**TASK GOAL:**
Write out the passage on the 2017 Nissan Rogue word for word, everything from "Now in its 2nd" down to "now more so.".

**SELECTED EXCERPT:**
• • • • • • •

In case you’ve been in a coma, a certain continuing science fiction saga went rogue recently. And while this Nissan Rogue, is strictly on sale in this galaxy for now, Nissan couldn’t resist the tie-in, as we all know that cross-promotion is where it’s at these days. So let’s find out if Nissan’s Rogue really does provide new salvation for crossover fans.
Now in its 2nd generation, the 2017 Nissan Rogue receives substantial updates, looking to build upon the market share grabbing achievements of the 2008 original. Consistently ranked among the top sellers in compact crossovers, it’s popularity is just shy of segment leaders Honda CR-V and Toyota Rav4.
There’s a freshened exterior; yes, featuring a more exaggerated version of Nissan’s V motion grille; all-new front and rear fascias, as well as signature boomerang tail lights. In short, what was already a good looking ute is now more so.
But there’s a host of new technology too, including this first-time Rogue Hybrid.
Hardware consists of a 2.0-liter I4 engine with CVT transmission, and a single 30kW electric motor; managed by an Intelligent Dual Clutch system. Total output is 176-horsepower, 5-more than the standard Rogue’s 2.5-liter non-hybrid engine, which carries over unchanged.
A small lithium-ion battery pack resides under the rear cargo floor.

• • • • • • •

Chart comprehension data
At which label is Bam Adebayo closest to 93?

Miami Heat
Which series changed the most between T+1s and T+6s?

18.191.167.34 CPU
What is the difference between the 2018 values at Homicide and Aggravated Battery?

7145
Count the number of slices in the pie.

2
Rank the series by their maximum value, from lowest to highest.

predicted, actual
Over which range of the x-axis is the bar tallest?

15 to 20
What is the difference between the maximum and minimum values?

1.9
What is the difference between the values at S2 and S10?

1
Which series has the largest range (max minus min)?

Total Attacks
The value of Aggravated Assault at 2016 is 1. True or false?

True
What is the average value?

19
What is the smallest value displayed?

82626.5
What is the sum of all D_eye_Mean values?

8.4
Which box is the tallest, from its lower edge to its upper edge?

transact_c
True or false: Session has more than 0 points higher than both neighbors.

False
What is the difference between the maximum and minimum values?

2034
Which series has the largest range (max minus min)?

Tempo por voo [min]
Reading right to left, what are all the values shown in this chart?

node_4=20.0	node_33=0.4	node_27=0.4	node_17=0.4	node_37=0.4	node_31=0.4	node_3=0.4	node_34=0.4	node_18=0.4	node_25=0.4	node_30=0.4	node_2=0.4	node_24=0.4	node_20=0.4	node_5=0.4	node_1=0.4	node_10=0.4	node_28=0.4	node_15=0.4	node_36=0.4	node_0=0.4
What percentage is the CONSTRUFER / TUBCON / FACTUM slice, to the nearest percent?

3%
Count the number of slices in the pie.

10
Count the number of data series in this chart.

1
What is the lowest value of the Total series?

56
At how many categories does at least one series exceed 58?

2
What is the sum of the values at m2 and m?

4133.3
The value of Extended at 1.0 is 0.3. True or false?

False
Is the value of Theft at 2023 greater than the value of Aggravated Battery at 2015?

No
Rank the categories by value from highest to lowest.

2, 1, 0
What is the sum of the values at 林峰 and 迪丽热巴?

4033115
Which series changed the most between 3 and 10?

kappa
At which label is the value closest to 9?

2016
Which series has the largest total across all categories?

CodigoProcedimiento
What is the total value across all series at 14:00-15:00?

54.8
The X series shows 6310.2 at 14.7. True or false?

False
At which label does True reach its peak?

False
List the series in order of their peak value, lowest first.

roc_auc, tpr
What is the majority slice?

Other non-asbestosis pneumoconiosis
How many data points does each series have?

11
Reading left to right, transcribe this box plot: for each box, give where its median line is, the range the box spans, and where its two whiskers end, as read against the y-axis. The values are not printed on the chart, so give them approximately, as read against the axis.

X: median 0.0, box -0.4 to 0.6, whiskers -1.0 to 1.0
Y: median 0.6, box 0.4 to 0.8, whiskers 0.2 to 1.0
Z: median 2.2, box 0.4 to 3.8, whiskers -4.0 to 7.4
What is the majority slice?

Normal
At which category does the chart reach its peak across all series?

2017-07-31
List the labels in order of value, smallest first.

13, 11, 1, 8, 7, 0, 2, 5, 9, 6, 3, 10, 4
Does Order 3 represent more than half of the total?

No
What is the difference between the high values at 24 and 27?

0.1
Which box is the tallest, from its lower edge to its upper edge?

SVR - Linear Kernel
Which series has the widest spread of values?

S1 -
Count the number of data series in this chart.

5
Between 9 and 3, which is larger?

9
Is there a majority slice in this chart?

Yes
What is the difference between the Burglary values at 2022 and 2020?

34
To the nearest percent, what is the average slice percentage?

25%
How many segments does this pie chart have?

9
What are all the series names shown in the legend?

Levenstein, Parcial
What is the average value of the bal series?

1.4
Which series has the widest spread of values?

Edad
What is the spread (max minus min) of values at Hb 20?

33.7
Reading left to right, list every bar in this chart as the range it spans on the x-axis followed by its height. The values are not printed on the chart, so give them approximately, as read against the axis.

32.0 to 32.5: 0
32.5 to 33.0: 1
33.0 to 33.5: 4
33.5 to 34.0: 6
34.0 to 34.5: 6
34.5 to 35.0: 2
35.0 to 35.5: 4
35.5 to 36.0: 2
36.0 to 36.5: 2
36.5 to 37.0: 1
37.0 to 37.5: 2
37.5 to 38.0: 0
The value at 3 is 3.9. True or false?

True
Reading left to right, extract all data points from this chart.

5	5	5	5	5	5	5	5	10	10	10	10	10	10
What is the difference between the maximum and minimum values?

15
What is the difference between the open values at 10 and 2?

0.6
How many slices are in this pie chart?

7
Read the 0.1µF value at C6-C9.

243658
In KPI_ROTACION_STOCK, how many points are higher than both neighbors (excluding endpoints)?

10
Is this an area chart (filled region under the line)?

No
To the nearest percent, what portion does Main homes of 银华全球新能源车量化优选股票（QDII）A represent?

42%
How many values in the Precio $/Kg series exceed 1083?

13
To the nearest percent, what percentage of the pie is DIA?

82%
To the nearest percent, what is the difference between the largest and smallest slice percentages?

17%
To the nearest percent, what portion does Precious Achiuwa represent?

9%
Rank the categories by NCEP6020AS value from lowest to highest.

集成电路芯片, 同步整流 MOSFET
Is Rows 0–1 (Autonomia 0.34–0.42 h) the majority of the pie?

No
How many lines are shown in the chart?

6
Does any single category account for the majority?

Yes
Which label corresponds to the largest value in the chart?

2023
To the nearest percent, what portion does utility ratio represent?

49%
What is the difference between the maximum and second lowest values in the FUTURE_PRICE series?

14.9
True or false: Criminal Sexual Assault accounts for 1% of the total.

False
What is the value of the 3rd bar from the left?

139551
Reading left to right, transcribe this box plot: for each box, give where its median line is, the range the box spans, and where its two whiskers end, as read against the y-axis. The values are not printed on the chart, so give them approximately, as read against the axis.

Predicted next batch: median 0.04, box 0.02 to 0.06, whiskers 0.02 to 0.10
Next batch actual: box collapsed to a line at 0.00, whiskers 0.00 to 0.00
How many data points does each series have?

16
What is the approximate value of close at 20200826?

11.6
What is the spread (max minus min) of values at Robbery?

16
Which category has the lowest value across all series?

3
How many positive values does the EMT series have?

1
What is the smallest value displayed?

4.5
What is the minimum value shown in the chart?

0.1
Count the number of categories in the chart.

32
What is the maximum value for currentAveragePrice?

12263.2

• • • • • • •

**REPLY:**
Now in its 2nd generation, the 2017 Nissan Rogue receives substantial updates, looking to build upon the market share grabbing achievements of the 2008 original. Consistently ranked among the top sellers in compact crossovers, it’s popularity is just shy of segment leaders Honda CR-V and Toyota Rav4.
There’s a freshened exterior; yes, featuring a more exaggerated version of Nissan’s V motion grille; all-new front and rear fascias, as well as signature boomerang tail lights. In short, what was already a good looking ute is now more so.